Task goal:
The expected answer is all of the entries, written out exactly.

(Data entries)
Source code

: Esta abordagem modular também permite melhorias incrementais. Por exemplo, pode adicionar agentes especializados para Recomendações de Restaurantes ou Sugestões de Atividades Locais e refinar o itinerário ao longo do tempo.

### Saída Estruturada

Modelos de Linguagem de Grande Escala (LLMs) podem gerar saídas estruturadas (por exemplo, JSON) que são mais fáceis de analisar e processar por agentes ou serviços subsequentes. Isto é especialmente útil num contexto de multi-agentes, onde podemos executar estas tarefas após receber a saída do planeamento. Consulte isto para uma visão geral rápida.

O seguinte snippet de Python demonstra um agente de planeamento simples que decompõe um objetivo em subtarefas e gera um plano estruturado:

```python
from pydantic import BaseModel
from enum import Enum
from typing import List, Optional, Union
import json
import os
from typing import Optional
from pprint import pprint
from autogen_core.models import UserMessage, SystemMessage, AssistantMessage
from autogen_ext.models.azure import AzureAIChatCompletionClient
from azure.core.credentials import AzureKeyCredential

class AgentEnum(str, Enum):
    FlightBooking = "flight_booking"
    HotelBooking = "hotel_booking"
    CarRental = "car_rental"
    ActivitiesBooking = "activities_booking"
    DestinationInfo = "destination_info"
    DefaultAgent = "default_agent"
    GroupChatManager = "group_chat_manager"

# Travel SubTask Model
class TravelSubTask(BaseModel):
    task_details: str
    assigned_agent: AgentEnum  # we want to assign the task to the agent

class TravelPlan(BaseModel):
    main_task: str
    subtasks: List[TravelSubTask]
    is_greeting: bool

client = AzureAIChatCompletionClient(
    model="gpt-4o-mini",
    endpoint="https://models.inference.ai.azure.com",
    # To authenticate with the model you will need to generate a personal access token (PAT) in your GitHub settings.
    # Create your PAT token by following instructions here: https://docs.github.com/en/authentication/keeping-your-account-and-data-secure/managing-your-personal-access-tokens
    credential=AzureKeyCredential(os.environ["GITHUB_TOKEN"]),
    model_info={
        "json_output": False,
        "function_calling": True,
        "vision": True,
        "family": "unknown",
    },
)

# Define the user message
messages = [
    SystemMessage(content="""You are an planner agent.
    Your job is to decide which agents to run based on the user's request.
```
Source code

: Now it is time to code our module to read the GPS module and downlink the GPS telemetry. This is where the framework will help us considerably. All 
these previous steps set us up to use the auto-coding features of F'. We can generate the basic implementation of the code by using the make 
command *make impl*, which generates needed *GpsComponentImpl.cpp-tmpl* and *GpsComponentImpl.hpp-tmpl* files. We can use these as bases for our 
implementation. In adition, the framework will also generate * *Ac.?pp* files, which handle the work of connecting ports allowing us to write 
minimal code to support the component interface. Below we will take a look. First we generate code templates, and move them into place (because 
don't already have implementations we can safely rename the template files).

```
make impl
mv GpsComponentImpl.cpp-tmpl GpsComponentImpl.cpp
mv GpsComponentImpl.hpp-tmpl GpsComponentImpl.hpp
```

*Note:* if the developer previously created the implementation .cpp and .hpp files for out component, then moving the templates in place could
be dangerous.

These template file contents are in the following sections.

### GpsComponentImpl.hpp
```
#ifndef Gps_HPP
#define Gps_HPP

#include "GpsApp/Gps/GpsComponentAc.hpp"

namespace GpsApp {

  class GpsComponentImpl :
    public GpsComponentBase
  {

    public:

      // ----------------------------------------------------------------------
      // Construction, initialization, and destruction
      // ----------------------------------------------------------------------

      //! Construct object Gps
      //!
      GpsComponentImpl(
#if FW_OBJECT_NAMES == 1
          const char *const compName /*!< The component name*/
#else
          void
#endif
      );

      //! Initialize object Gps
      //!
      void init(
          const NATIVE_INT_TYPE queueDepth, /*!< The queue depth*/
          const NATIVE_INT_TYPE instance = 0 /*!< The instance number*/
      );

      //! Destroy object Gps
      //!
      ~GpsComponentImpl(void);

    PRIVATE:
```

Response:
Source code

: Esta abordagem modular também permite melhorias incrementais. Por exemplo, pode adicionar agentes especializados para Recomendações de Restaurantes ou Sugestões de Atividades Locais e refinar o itinerário ao longo do tempo.

### Saída Estruturada

Modelos de Linguagem de Grande Escala (LLMs) podem gerar saídas estruturadas (por exemplo, JSON) que são mais fáceis de analisar e processar por agentes ou serviços subsequentes. Isto é especialmente útil num contexto de multi-agentes, onde podemos executar estas tarefas após receber a saída do planeamento. Consulte isto para uma visão geral rápida.

O seguinte snippet de Python demonstra um agente de planeamento simples que decompõe um objetivo em subtarefas e gera um plano estruturado:

```python
from pydantic import BaseModel
from enum import Enum
from typing import List, Optional, Union
import json
import os
from typing import Optional
from pprint import pprint
from autogen_core.models import UserMessage, SystemMessage, AssistantMessage
from autogen_ext.models.azure import AzureAIChatCompletionClient
from azure.core.credentials import AzureKeyCredential

class AgentEnum(str, Enum):
    FlightBooking = "flight_booking"
    HotelBooking = "hotel_booking"
    CarRental = "car_rental"
    ActivitiesBooking = "activities_booking"
    DestinationInfo = "destination_info"
    DefaultAgent = "default_agent"
    GroupChatManager = "group_chat_manager"

# Travel SubTask Model
class TravelSubTask(BaseModel):
    task_details: str
    assigned_agent: AgentEnum  # we want to assign the task to the agent

class TravelPlan(BaseModel):
    main_task: str
    subtasks: List[TravelSubTask]
    is_greeting: bool

client = AzureAIChatCompletionClient(
    model="gpt-4o-mini",
    endpoint="https://models.inference.ai.azure.com",
    # To authenticate with the model you will need to generate a personal access token (PAT) in your GitHub settings.
    # Create your PAT token by following instructions here: https://docs.github.com/en/authentication/keeping-your-account-and-data-secure/managing-your-personal-access-tokens
    credential=AzureKeyCredential(os.environ["GITHUB_TOKEN"]),
    model_info={
        "json_output": False,
        "function_calling": True,
        "vision": True,
        "family": "unknown",
    },
)

# Define the user message
messages = [
    SystemMessage(content="""You are an planner agent.
    Your job is to decide which agents to run based on the user's request.
```
Source code

: Now it is time to code our module to read the GPS module and downlink the GPS telemetry. This is where the framework will help us considerably. All 
these previous steps set us up to use the auto-coding features of F'. We can generate the basic implementation of the code by using the make 
command *make impl*, which generates needed *GpsComponentImpl.cpp-tmpl* and *GpsComponentImpl.hpp-tmpl* files. We can use these as bases for our 
implementation. In adition, the framework will also generate * *Ac.?pp* files, which handle the work of connecting ports allowing us to write 
minimal code to support the component interface. Below we will take a look. First we generate code templates, and move them into place (because 
don't already have implementations we can safely rename the template files).

```
make impl
mv GpsComponentImpl.cpp-tmpl GpsComponentImpl.cpp
mv GpsComponentImpl.hpp-tmpl GpsComponentImpl.hpp
```

*Note:* if the developer previously created the implementation .cpp and .hpp files for out component, then moving the templates in place could
be dangerous.

These template file contents are in the following sections.

### GpsComponentImpl.hpp
```
#ifndef Gps_HPP
#define Gps_HPP

#include "GpsApp/Gps/GpsComponentAc.hpp"

namespace GpsApp {

  class GpsComponentImpl :
    public GpsComponentBase
  {

    public:

      // ----------------------------------------------------------------------
      // Construction, initialization, and destruction
      // ----------------------------------------------------------------------

      //! Construct object Gps
      //!
      GpsComponentImpl(
#if FW_OBJECT_NAMES == 1
          const char *const compName /*!< The component name*/
#else
          void
#endif
      );

      //! Initialize object Gps
      //!
      void init(
          const NATIVE_INT_TYPE queueDepth, /*!< The queue depth*/
          const NATIVE_INT_TYPE instance = 0 /*!< The instance number*/
      );

      //! Destroy object Gps
      //!
      ~GpsComponentImpl(void);

    PRIVATE:
```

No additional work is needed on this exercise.